Items listed in a dataset:
• • •

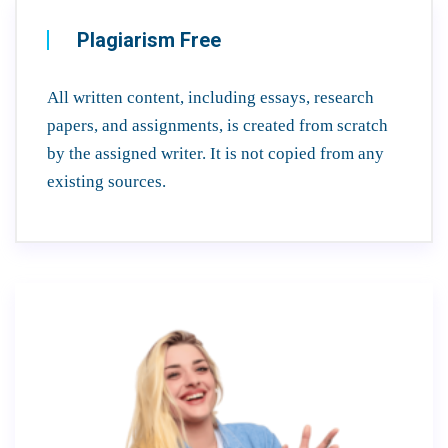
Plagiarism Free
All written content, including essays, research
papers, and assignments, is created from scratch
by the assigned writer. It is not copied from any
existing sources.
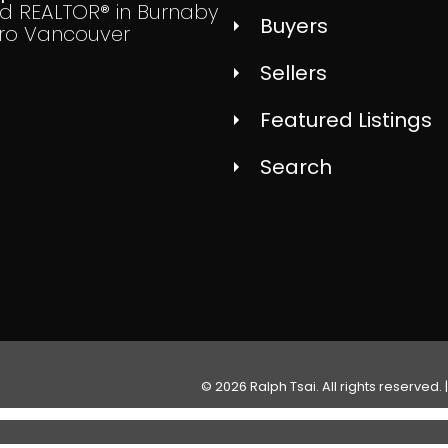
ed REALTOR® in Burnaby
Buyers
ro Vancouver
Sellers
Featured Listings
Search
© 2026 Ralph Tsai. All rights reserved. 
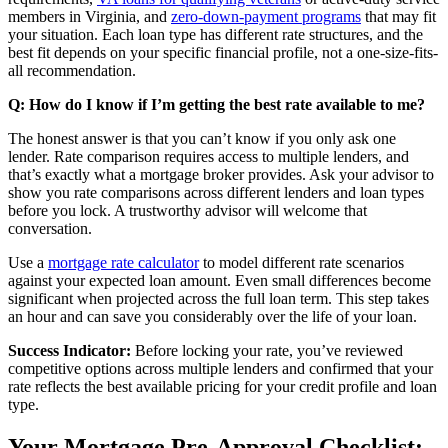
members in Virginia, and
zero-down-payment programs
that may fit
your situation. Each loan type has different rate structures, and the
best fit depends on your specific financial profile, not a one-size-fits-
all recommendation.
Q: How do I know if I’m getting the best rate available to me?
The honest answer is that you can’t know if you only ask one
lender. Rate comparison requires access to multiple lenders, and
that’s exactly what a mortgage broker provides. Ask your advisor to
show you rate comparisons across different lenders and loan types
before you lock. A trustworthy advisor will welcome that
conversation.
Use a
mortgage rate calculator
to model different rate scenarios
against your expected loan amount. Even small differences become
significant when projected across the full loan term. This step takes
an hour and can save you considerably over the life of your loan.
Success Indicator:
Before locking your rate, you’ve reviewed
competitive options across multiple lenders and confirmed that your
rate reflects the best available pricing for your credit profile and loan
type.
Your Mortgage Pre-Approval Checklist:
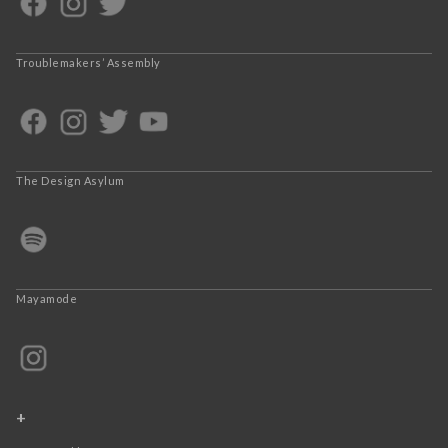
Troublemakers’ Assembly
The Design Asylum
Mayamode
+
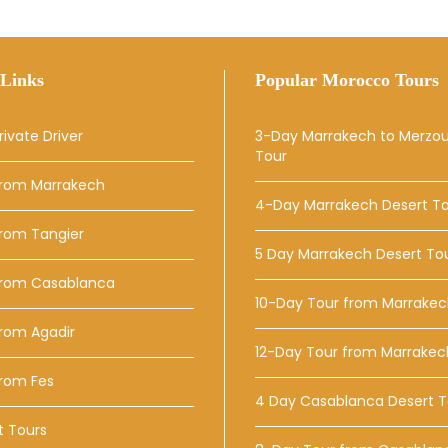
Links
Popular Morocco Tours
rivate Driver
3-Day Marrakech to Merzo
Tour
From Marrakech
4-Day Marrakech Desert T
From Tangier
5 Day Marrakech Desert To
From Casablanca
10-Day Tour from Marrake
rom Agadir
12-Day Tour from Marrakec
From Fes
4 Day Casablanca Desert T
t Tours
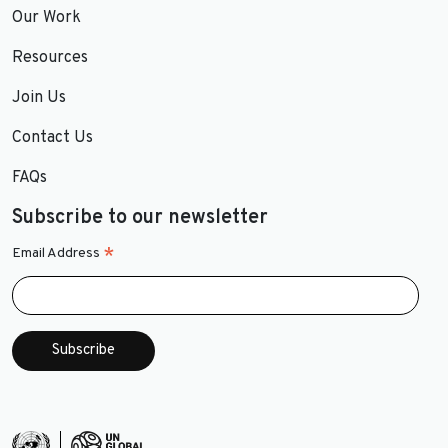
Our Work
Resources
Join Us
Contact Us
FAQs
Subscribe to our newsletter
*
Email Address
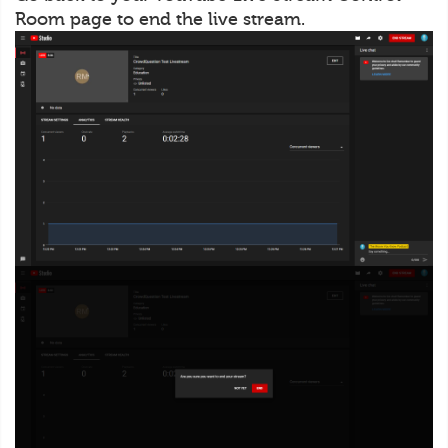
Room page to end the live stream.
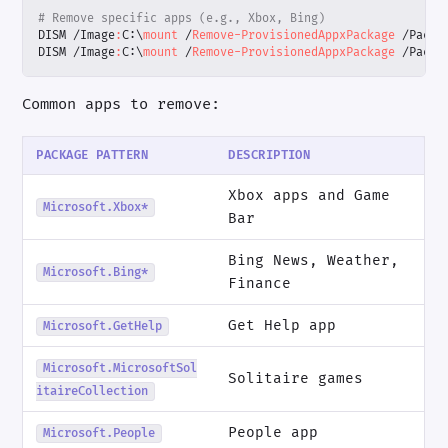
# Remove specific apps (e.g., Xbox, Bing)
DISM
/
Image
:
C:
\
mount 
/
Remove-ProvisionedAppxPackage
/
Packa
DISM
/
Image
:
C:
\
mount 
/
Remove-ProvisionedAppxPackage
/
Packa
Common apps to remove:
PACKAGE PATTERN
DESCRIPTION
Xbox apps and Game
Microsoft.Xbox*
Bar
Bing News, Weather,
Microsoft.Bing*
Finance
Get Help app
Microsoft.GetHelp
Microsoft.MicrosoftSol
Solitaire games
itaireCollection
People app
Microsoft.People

• • •

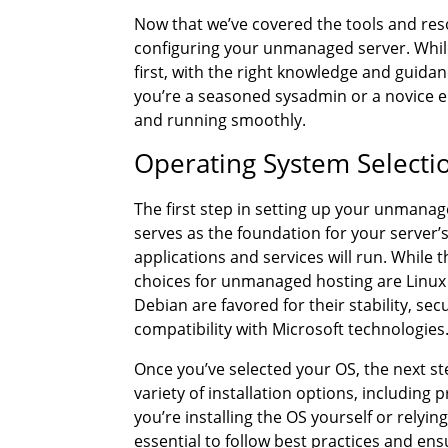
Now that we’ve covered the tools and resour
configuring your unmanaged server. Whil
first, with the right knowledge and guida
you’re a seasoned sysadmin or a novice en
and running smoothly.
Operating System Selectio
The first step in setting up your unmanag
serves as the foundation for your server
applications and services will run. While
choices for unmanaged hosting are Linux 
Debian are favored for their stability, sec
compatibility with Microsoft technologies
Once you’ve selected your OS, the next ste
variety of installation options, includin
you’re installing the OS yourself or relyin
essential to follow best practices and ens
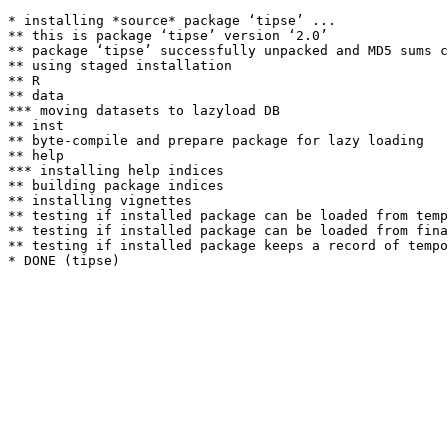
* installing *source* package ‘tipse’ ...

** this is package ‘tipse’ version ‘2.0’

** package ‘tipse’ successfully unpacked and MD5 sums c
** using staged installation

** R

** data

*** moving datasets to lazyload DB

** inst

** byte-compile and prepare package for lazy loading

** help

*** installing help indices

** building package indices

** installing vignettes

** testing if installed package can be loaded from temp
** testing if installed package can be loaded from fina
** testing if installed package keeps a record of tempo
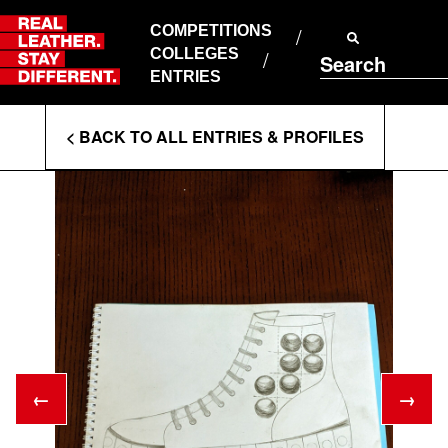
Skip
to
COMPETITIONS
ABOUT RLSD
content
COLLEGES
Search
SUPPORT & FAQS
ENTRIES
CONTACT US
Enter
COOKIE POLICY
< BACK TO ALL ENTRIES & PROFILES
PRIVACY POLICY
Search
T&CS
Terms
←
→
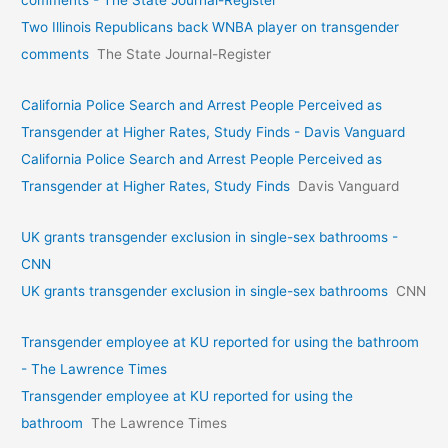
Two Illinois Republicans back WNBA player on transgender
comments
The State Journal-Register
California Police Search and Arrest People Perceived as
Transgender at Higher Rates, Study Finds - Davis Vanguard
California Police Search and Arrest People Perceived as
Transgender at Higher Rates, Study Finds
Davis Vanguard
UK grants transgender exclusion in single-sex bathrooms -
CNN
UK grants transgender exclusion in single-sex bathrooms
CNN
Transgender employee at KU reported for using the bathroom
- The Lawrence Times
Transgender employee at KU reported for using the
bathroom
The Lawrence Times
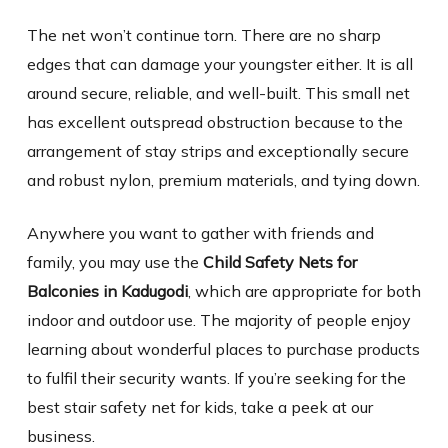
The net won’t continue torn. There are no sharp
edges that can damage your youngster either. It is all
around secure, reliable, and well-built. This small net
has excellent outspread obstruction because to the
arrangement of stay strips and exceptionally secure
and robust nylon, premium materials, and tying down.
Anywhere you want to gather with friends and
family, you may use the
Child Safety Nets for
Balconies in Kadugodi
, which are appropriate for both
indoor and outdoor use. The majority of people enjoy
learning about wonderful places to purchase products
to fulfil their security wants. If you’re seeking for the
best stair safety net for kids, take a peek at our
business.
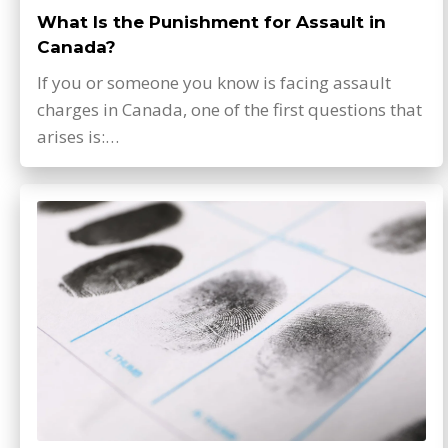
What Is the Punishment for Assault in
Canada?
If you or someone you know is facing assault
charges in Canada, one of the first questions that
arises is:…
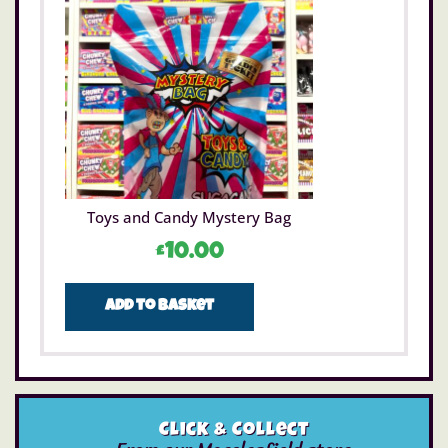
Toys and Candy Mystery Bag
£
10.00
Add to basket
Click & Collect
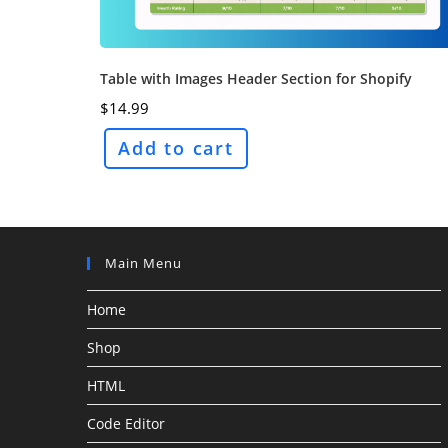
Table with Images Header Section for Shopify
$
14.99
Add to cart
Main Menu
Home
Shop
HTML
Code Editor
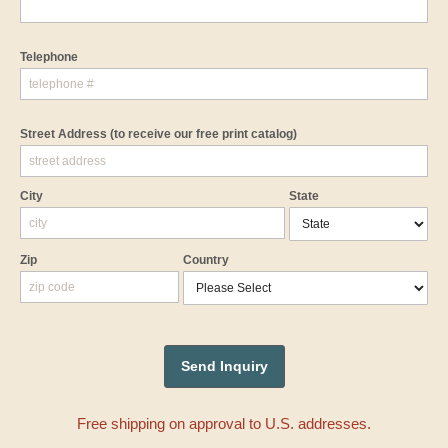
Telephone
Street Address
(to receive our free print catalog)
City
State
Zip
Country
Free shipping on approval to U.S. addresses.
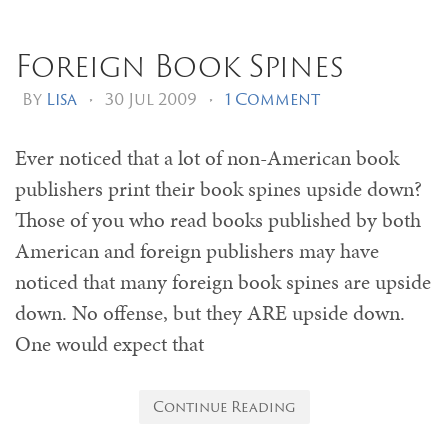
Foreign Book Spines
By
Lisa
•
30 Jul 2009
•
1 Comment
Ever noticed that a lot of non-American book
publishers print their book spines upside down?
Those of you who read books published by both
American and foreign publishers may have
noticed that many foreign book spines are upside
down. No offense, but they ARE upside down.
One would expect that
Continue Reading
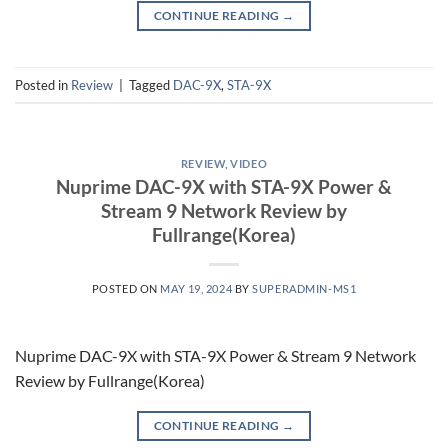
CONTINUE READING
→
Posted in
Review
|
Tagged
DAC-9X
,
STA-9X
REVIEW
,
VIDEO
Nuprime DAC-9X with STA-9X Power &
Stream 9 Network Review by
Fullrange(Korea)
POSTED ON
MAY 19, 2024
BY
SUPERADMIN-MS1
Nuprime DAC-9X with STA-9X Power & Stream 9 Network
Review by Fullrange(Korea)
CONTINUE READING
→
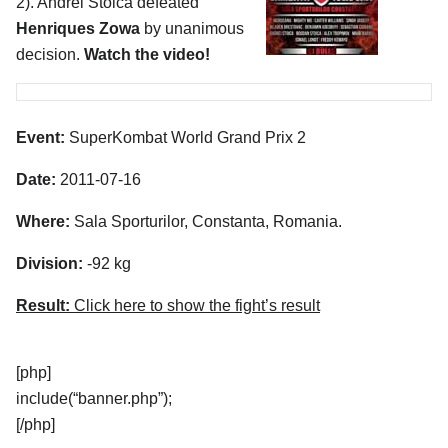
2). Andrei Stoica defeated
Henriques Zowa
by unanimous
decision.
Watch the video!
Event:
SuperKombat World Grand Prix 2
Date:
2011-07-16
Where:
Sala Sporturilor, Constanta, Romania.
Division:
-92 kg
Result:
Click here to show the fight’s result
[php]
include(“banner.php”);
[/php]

• • •

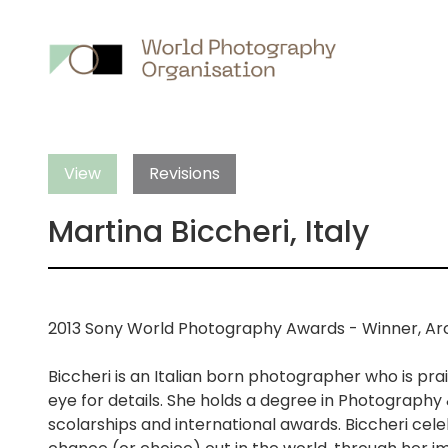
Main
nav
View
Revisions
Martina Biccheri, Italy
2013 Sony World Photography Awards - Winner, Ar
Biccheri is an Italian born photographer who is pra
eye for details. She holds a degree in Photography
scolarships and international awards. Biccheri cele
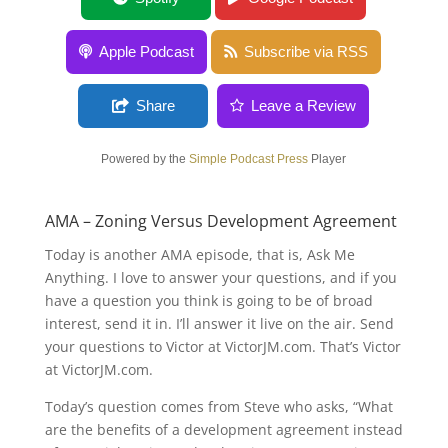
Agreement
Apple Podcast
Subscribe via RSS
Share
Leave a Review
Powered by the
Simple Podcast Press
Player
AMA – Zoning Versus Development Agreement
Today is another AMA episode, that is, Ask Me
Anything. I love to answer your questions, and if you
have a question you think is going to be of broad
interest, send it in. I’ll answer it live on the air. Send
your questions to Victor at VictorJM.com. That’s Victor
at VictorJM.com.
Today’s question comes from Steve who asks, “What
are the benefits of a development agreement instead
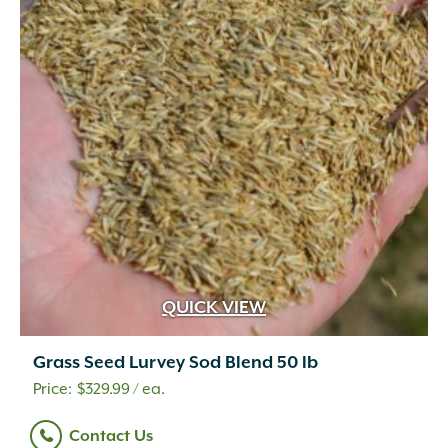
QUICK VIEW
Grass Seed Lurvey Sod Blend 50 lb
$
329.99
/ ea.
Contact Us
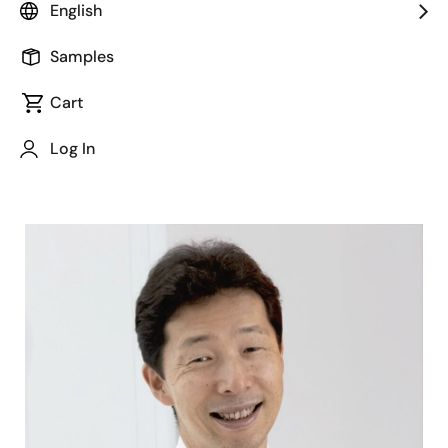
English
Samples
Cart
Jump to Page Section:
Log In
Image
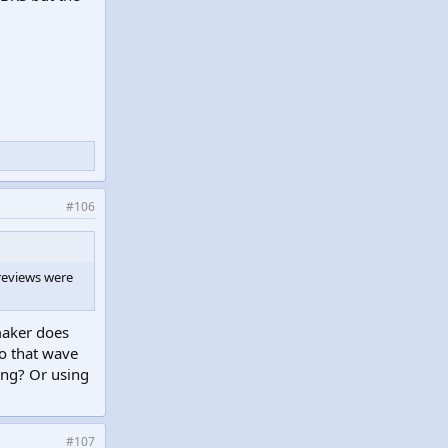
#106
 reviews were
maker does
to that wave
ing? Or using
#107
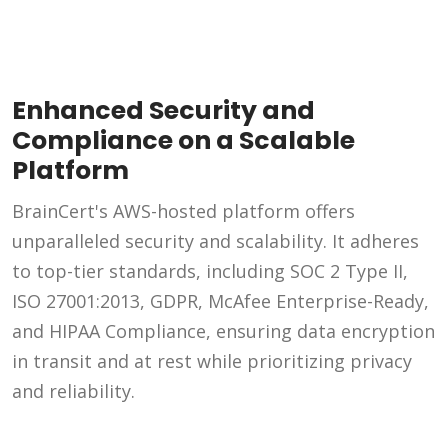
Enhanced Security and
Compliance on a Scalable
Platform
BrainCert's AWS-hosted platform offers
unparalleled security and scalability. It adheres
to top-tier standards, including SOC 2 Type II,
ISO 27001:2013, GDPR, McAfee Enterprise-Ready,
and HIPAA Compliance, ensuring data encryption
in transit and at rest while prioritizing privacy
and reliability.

• • •

**Request**:
Review the preceding data and report every line that includes the string "across".

**Task solution**:
show you rate comparisons across different lenders and loan types
significant when projected across the full loan term. This step takes
competitive options across multiple lenders and confirmed that your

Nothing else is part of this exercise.